* **WHAT IS REQUIRED**
Retype exactly the lines that run from the line with "[40,200,180,212] Family history" to the final line of the entries, keeping both ends and nothing else.

(Stored dataset items)
══════

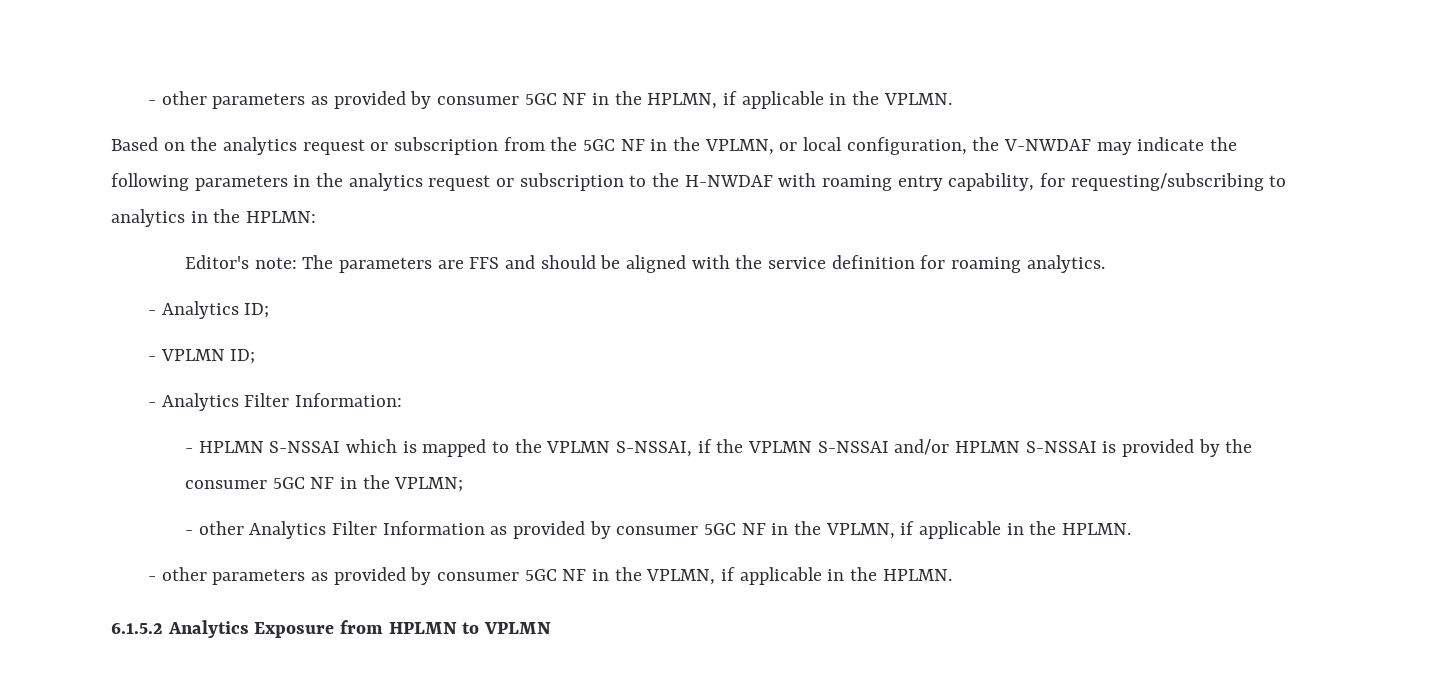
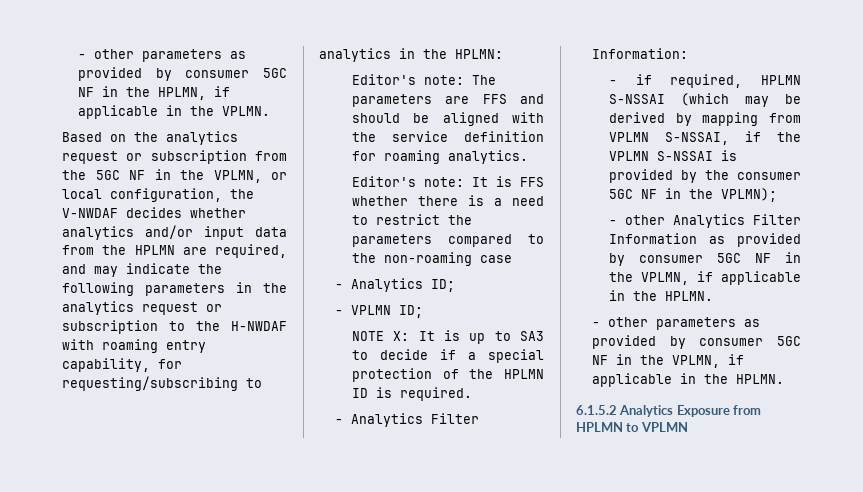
(1092, 145) none -> [126,207,246,218] [62,225,287,240] [62,244,287,258] [62,264,86,274] decides whether analytics and/or input data from the HPLMN are required, and
(1105, 264) none -> [351,176,544,187] [351,195,544,206] [351,214,472,225] [351,234,544,247] [351,252,512,266] // Editor's note: It is FFS whether there is a need to restrict the parameters compared to the non-roaming case
(256, 356) none -> [351,330,544,344] [351,349,544,363] [351,368,544,382] [351,387,472,401] // NOTE X: It is up to SA3 to decide if a special protection of the HPLMN ID is required.
[198,439,542,457] HPLMN S-NSSAI which is mapped to the -> [635,74,801,88] [608,93,801,107] [608,112,801,126] if required, HPLMN S-NSSAI (which may be derived by mapping from
[894,439,1097,455] and/or HPLMN S-NSSAI -> (713, 156) none
[394,477,464,492] VPLMN; -> [720,188,777,202] VPLMN);

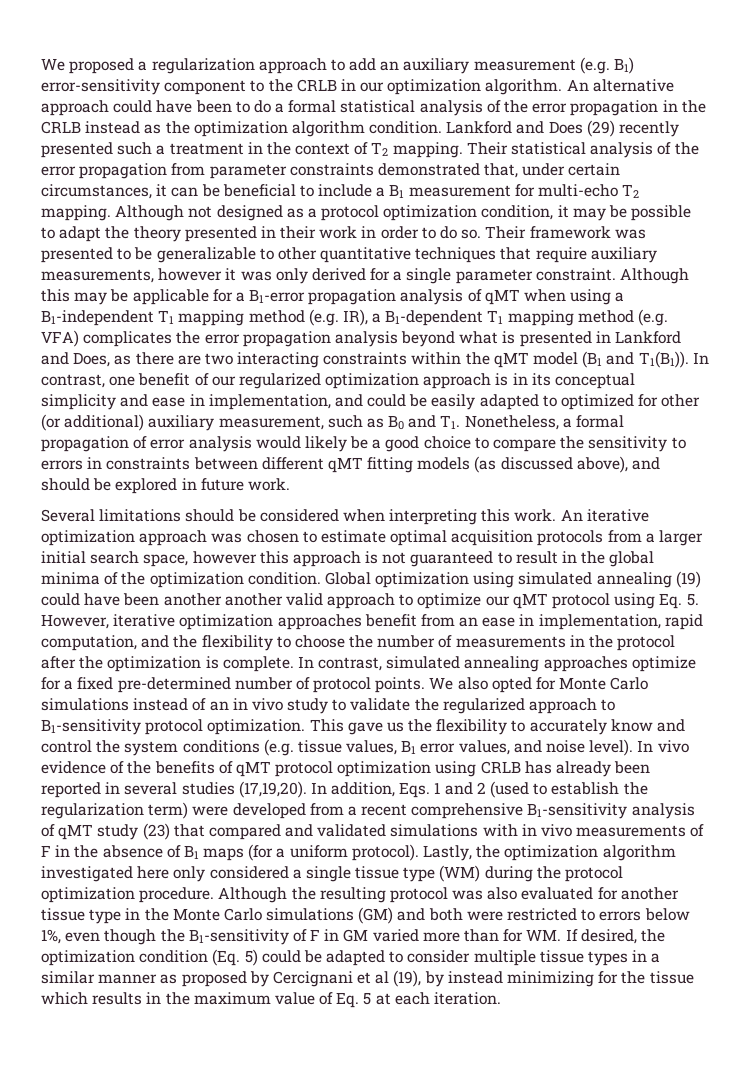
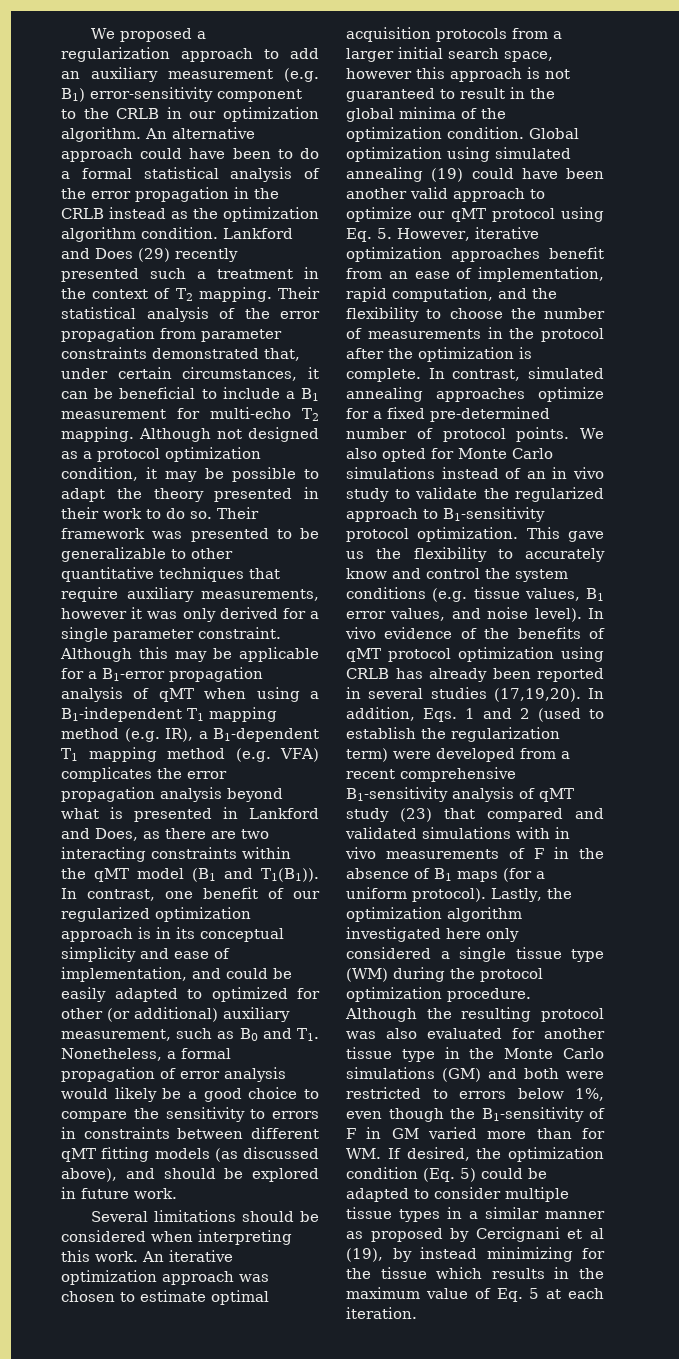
[361,226,419,239] in order -> (142, 513) none
[189,394,205,406] in -> [214,948,230,959] of
[224,593,283,606] another -> (407, 193) none
[519,614,535,626] in -> [456,268,473,279] of

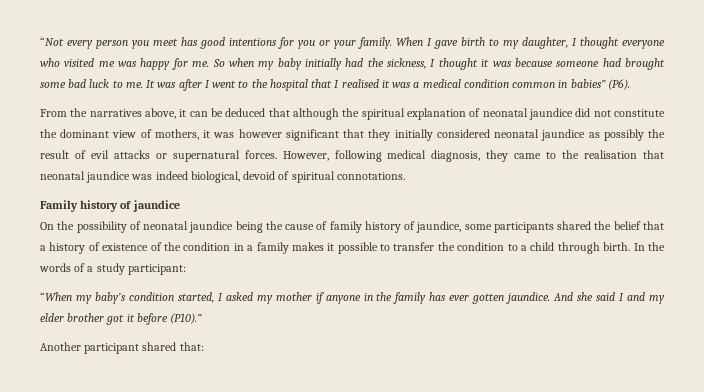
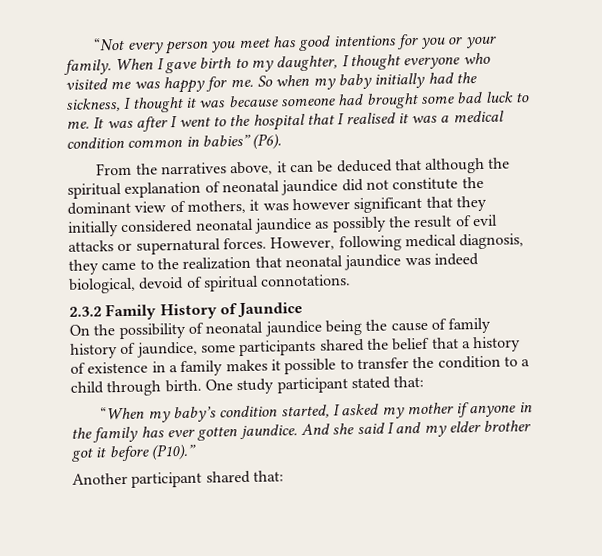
[584,150,638,159] realisation -> [182,256,252,270] realization
[40,200,180,212] Family history of jaundice -> [69,301,304,321] 2.3.2 Family History of Jaundice
[150,242,231,251] of the condition -> (149, 367) none
[633,242,665,251] [39,263,186,275] In the words of a study participant: -> [204,375,425,395] One study participant stated that:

══════

* **TASK RESPONSE**
[40,200,180,212] Family history of jaundice -> [69,301,304,321] 2.3.2 Family History of Jaundice
[150,242,231,251] of the condition -> (149, 367) none
[633,242,665,251] [39,263,186,275] In the words of a study participant: -> [204,375,425,395] One study participant stated that:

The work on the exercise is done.